(Text for analysis Opens)

There are several important economic activities which take place there, benefiting local inhabitants and the region as a whole: the most important being tourism, fishing and aquaculture [44]. On the other hand, mercury contamination and other persistent pollutants pose some environmental concerns [43,45,46,47] and in the past part of the lagoon was declared to be a polluted site of national interest (SIN; Ministerial Decree 468/01): currently the area of the SIN has been reduced and is not part of the lagoon but involves only some areas located inland. Some areas are also impacted by the presence of nitrates which are derived from agricultural practices (mainly in the Marano sector), manure, urban wastewaters, in situ nitrification and atmospheric deposition [48]. The sediment of the lagoon is periodically subjected to dredging in order to maintain the navigability of major and minor waterways (for industrial, fishing and touristic purposes, (see [49]) and the entire area is influenced by global climate changes that can alter water temperature, rainfall and wind forces [50,51]. All these factors and the presence of areas with a scarce water exchange [37] can affect the DO concentrations [14].

2.2. Multiparameter Probe Characteristics

The dataset was acquired using a network of 5 multi-parametric probe units (SMATCH “Autonomous multi-parameter probe for the measurement of Pressure, Temperature, Salinity, Dissolved Oxygen and pH” Probe, NKE Instrumentation, Lorient, France). This setup was developed by customers in collaboration with the Ifremer (Institut français de recherche pour l’exploitation de la mer, Brest, France) for water quality control, environmental monitoring, monitoring in oyster culture areas, and salinity and turbidity measurements for the adjustment of hydrodynamic models. The probes are equipped with an integrated GPS-GPRS modem with a submersible antenna (1.1 m cable length) to be mounted on a specially built float that allows one to transmit the measured parameters via email. The float eliminates the problem of the probe sinking into the sediment of the lagoon, which could result in resuspension, perturbation and acquisition of unreliable data. The probes were placed inside anchored buoys in order to protect them from breakage and keep them on the seafloor during low tide. One of the main advantages of these probes is their potential to operate for several months without human intervention. This is due to the automatic protection system to counter biofouling by means of local chlorination (©Ifremer, Brest, France) based on the electrolysis of seawater. Chlorine is periodically produced on the chlorination grid and spread close to the sensor. In order not to influence the measurement, chlorination is automatically deactivated 30 s before the new measurement cycle.

(Text for analysis Closes)
(Source data Opens)

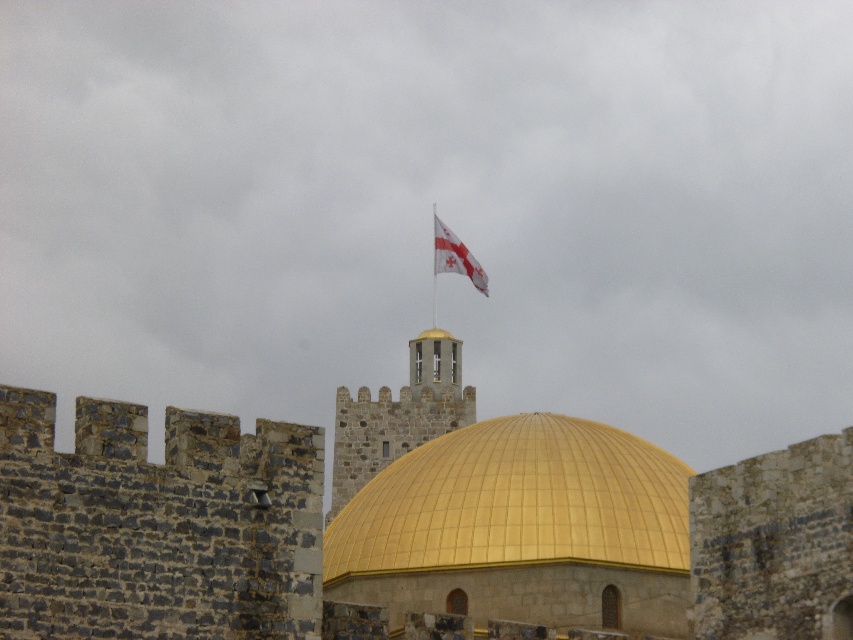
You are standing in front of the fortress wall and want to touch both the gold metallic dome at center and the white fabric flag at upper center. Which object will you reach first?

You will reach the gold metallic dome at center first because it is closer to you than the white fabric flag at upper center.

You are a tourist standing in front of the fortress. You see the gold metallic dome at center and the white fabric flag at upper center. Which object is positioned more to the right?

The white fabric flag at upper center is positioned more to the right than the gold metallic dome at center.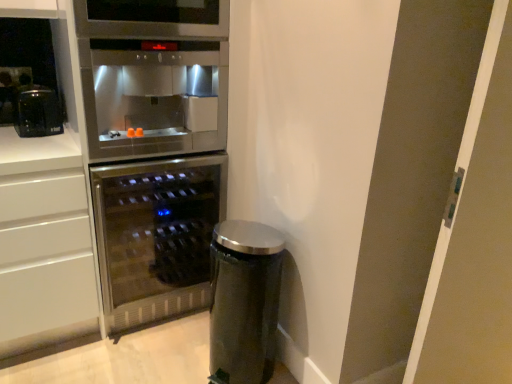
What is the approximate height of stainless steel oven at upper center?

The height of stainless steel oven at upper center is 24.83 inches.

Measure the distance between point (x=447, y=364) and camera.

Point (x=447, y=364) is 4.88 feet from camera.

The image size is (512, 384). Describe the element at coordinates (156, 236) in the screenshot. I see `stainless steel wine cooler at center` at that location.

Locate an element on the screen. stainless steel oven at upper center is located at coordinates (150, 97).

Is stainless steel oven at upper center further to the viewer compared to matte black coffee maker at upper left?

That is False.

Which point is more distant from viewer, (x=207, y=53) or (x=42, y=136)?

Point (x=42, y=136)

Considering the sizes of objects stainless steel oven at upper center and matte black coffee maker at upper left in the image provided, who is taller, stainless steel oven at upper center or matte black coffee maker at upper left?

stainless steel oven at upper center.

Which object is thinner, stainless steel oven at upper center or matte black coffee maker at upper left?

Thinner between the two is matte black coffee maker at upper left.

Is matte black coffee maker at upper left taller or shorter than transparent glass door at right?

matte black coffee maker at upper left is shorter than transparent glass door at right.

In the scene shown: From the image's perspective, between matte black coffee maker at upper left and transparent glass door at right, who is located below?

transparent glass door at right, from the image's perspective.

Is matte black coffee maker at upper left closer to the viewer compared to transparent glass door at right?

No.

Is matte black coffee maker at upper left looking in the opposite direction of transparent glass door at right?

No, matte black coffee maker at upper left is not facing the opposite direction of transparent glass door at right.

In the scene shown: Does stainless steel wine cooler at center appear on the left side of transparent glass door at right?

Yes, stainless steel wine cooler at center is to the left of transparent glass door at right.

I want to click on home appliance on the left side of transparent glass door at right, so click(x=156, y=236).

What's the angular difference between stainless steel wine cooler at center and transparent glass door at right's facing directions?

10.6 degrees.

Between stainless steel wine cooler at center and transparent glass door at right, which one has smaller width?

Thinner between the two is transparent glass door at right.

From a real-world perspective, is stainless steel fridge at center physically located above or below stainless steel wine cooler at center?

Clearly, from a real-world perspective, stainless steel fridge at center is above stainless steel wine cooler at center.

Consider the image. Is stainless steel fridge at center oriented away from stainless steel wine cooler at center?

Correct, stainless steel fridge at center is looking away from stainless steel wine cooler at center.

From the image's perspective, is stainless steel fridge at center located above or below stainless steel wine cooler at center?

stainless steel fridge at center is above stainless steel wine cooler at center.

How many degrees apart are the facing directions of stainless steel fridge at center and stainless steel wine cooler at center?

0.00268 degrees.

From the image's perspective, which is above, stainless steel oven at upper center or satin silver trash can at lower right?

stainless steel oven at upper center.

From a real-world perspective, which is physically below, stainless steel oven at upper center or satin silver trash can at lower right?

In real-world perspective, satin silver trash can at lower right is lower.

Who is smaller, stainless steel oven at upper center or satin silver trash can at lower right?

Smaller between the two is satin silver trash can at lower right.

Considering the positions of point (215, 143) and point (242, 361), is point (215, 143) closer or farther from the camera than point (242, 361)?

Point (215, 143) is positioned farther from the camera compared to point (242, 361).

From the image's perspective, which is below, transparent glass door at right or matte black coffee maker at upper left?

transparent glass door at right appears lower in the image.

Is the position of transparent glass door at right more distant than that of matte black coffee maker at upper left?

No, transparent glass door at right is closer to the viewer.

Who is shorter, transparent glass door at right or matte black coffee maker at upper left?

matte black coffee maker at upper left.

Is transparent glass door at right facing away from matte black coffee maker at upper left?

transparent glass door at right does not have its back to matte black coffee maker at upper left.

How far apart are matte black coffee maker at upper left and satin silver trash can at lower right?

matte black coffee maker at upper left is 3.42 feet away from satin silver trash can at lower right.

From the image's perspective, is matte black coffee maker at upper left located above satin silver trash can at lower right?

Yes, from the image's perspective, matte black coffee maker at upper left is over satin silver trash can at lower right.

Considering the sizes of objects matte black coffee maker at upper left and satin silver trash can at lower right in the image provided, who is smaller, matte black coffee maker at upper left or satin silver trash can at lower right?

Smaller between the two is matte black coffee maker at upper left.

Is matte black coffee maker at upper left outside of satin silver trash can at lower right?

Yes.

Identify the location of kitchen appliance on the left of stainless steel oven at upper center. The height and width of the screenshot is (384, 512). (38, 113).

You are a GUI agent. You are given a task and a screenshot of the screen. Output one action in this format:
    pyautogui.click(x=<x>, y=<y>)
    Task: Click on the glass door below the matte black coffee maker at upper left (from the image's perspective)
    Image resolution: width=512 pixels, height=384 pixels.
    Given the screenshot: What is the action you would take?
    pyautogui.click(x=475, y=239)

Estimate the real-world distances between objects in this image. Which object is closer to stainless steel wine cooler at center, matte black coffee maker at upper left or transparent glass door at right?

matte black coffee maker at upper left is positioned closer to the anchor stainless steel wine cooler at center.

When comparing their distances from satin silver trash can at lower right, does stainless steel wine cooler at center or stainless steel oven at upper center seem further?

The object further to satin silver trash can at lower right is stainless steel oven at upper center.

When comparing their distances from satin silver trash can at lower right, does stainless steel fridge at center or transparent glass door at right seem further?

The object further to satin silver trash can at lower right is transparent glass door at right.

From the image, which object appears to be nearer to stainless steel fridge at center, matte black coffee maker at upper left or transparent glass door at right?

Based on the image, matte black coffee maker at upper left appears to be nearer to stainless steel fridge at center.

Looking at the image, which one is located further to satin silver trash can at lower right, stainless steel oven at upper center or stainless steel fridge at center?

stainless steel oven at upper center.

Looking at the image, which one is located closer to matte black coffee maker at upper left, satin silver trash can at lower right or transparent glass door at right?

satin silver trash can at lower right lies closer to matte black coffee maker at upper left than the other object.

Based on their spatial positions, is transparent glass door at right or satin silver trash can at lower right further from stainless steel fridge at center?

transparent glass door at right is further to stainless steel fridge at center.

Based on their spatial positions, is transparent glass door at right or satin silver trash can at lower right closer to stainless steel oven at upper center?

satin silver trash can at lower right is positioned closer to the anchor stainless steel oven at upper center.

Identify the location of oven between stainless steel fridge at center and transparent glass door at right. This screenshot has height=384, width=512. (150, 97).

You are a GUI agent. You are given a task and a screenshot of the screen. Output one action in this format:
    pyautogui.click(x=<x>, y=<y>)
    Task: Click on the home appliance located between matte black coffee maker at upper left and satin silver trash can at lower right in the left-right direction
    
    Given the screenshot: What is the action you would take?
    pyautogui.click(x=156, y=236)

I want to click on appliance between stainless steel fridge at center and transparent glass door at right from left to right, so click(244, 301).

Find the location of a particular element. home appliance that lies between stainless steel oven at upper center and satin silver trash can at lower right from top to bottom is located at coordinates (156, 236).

(Source data Closes)

Task details
Answer these questions from the lagoon monitoring text.
1. Which economic activities does the text name as the most important?
2. What is the cable length of the probes' submersible antenna?
3. How long before a new measurement cycle is chlorination automatically deactivated?

Expected answer
1. Tourism, fishing and aquaculture.
2. 1.1 m.
3. 30 s.